Il saggio dello studioso John Garth è un appassionato saggio d’indagine sulla genesi della Terra di Mezzo, una ricerca dei luoghi fisici che hanno generato le ambientazioni del romanzo. Per esempio, la Torre Nera di Saruman. La vorreste visitare? Cercate allora la torre di Faringdon Folly, nel Berkshire.
Se vi trovaste davanti Billy Wilder lo riconoscereste? Calista Frangopoulou non ha mai sentito parlare di quest’uomo quando nel 1976, a Los Angeles, è seduta per caso allo stesso tavolo con il grande registra e produttore cinematografico di Hollywood. L’anno successivo sarà sul set come interprete greca per il penultimo film firmato da Wilder, il primo passo di una nuova vita artistica che poi continuerà come compositrice di colonne sonore. Il ricordo riaffiora molti anni dopo, mentre la protagonista, sposata e madre di due gemelle, sta accompagnando all’aeroporto sua figlia Ariane, in partenza per Sydney. Quella di “Io e Mr Wilder” di Jonathan Coe è la struttura di un romanzo di formazione che nella trama riesce a mettere a fuoco una delle figure più importati della storia del cinema. E a toccare temi trasversali, leggeri ma anche tragici, dal concetto di celebrità alle ombre oscure del nazismo
I numeri non mentono. Già. Ce lo spiega uno dei più grandi scienziati del nostro tempo, Vaclav Smil, in questo saggio che, non abbandonando mai la sua profonda radice analitica, risponde alle domande, a volte apparentemente stupide, con le quali l’uomo cerca di interpretare e comprendere il presente. Varie le tematiche – dalla demografia alla felicità, dall’energia al cibo – organizzate in 71 brevi capitoli utili a capire meglio come gira il mondo oggi. Per esempio, credi che la mobilità elettrica faccia veramente bene all’ambiente. Ecco, forse ti stai sbagliando. Smil ti spiega il perché.

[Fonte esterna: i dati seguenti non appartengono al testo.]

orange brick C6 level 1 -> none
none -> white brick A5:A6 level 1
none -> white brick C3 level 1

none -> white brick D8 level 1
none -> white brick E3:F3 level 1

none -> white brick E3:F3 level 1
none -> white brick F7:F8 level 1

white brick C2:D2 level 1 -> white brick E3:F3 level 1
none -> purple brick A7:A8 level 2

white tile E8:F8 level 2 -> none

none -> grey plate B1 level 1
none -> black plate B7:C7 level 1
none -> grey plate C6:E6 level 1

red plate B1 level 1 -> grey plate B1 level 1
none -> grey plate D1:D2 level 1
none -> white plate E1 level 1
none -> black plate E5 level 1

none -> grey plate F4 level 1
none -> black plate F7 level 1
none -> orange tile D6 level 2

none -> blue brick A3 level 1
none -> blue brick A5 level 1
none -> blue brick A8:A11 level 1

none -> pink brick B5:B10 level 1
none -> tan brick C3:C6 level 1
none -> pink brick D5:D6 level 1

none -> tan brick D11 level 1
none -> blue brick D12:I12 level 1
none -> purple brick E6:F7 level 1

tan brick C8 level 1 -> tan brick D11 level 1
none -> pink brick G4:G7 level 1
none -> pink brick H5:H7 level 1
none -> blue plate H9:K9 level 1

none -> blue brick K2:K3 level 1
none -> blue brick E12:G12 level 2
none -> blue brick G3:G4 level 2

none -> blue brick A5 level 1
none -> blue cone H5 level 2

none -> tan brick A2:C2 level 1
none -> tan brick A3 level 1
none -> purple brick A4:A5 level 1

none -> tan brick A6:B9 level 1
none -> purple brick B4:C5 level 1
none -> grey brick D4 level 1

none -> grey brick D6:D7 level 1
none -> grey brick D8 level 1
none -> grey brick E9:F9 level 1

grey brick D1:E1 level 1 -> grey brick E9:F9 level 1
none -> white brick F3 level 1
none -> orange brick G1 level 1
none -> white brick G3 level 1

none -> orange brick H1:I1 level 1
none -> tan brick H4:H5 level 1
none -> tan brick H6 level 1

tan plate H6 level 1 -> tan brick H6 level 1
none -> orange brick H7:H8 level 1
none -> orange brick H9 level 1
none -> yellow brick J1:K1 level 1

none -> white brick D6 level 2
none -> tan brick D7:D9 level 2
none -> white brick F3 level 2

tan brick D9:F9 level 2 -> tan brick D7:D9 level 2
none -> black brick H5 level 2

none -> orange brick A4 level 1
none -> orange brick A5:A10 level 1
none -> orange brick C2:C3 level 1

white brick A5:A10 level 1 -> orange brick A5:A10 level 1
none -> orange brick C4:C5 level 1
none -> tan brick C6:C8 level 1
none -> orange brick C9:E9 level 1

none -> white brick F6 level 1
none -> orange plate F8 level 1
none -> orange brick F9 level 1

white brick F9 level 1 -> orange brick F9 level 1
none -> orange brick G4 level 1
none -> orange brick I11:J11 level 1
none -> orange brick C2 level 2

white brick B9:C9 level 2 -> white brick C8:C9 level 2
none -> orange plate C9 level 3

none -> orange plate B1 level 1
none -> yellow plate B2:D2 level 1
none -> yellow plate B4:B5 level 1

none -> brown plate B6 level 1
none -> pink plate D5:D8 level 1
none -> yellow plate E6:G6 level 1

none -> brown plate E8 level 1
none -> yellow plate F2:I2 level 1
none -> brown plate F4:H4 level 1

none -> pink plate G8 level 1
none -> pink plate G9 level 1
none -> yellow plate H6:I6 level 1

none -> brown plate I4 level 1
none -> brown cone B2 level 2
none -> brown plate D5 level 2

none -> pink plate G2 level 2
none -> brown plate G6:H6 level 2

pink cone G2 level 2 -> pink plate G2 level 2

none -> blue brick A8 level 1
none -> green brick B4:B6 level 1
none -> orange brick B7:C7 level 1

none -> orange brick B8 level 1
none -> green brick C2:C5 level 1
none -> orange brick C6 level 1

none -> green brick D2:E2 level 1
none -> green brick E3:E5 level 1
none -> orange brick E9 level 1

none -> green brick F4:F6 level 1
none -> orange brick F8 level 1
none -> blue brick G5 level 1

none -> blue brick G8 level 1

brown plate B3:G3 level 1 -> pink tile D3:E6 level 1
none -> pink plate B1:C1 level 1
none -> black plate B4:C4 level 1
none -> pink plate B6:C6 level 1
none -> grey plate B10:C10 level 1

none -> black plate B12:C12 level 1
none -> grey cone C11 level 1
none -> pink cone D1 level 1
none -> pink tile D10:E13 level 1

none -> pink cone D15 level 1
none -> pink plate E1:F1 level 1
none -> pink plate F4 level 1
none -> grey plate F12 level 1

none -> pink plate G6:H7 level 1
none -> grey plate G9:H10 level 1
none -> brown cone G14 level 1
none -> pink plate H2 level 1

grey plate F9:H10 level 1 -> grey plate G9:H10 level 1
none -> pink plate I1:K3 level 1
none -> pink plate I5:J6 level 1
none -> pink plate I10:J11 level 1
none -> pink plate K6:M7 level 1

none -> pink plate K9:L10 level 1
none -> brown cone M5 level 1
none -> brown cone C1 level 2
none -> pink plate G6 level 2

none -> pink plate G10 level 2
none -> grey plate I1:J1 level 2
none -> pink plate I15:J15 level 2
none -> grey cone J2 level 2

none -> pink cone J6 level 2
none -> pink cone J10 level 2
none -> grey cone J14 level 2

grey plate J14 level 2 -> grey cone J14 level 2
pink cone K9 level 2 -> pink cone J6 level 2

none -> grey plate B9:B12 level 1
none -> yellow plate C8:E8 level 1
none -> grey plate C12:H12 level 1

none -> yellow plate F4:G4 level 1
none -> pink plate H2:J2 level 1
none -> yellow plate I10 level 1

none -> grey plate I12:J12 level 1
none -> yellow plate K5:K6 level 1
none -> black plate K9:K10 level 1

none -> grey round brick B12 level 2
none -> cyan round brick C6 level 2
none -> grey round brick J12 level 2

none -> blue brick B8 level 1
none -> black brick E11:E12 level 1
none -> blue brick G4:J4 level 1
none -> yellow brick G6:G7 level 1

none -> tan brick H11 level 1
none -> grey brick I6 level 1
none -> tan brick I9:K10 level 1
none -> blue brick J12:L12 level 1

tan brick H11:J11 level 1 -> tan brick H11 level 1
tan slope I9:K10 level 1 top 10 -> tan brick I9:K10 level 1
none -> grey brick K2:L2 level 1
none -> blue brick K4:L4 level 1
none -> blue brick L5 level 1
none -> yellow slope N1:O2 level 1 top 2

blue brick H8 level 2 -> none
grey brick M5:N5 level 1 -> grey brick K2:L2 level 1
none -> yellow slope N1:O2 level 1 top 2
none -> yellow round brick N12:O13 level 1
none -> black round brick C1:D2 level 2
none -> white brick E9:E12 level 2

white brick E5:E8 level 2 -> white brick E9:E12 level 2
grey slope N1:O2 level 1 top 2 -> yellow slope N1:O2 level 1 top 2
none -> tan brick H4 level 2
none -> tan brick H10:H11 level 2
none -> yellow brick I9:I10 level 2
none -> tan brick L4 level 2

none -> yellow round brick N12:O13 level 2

Le mura di casa sono il principale contenitore delle nostre vite e custodiscono le nostre intimità, pensieri puri e impuri, le gioie vere insieme alle sofferenze più terribili. Ma le case, osservatrici discrete e curiose, hanno una coscienza? E, soprattutto, sanno mantenere i segreti? A Mestre un condominio di tre piani spiffera al lettore le abitudini dei suoi inquilini. La storia si moltiplica nelle vicende domestiche, celate l’una all’altra da qualche centimetro di calcestruzzo e mattoni, di uomini e donne che svelano di volta in volta le loro piccolezze, le miserie e le debolezze, loro e al contempo nostre, di tutti.
Un campionario umano, quello dipinto da Massimo Cuomo, che ci spinge a fare i conti con ciò che siamo veramente. Anche quando pensiamo di non essere visti, nascosti nella penombra delle nostre tane.